In treating waters than contain manganese, it frequently occurs that the pH is not raised high enough, with the result that iron (that is also present) is oxidized and removed and part of the manganese stays in solution. The pH values required for oxidation of manganese (with an aeration process) are much higher than that required for iron oxidation. The pH will probably need to be in the pH range of 9-10 units for oxidation of manganese.

You have not presented specifics on your treatment scheme and/or reservoir, but one would suspect that the manganese issue is related to the pH of the water.
 
I remember reading at least one article on this specific subject (i.e., seasonal manganese spikes in lakes and reserviors) in the AWWA Journal (not recently, however).
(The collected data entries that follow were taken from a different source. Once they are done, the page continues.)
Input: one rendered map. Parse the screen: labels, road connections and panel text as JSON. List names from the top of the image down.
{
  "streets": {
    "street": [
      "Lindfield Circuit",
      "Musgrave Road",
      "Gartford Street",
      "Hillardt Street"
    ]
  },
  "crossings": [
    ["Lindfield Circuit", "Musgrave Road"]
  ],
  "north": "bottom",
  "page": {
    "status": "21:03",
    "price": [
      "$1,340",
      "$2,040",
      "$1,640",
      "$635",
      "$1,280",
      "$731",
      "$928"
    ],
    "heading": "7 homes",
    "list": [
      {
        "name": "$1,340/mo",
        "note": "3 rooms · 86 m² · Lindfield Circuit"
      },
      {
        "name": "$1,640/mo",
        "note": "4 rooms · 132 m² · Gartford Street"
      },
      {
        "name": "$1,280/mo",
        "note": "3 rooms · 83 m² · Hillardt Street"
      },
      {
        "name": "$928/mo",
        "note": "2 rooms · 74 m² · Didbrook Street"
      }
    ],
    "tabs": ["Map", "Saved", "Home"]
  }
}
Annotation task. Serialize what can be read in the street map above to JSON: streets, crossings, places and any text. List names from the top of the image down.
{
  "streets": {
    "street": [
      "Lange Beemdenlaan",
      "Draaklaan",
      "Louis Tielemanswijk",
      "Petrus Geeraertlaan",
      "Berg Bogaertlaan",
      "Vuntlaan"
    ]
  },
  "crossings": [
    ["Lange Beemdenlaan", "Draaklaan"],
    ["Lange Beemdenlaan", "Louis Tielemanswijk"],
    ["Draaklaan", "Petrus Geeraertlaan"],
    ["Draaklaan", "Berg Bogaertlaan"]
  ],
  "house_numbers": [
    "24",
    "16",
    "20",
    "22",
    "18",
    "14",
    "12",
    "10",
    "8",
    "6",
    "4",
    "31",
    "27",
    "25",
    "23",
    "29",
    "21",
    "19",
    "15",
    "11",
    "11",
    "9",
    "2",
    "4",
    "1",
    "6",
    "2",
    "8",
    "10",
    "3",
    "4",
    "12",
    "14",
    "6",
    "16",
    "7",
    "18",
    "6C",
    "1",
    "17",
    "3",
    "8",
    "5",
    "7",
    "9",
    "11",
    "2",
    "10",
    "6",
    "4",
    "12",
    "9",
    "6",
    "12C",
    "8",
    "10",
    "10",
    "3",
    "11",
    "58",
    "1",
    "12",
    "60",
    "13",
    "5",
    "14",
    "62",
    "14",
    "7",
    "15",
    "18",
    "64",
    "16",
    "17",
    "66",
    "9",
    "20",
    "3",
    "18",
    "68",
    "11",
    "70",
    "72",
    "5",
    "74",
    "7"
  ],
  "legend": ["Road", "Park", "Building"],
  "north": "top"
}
You might try doing a search on the AWWA's web site (
S. Bush
 
Cheers for the guidance.

The reservoir is an upland reservoir (actually 2 reservoirs). The process at the works is coagulation&flocculation, clarification (sedimentation), filtration and disinfection. Some but not all the manganese failures coincide with filter breakthroughs. From 1999-2007, there were 8,16,18,14,6,5, 2, none so far failures (above 25ug/l). Would improving reservoir management help? Adding aerators?
 
The addition of an oxidant such as chlorine, chlorine dioxide, or sodium permanganate can cause manganese to precipitate out. A usefull source for information is "Chemistry of Water Treatment" by Faust and Aly, available at the AWWA bookstore. There are some case studies in the manual aslo.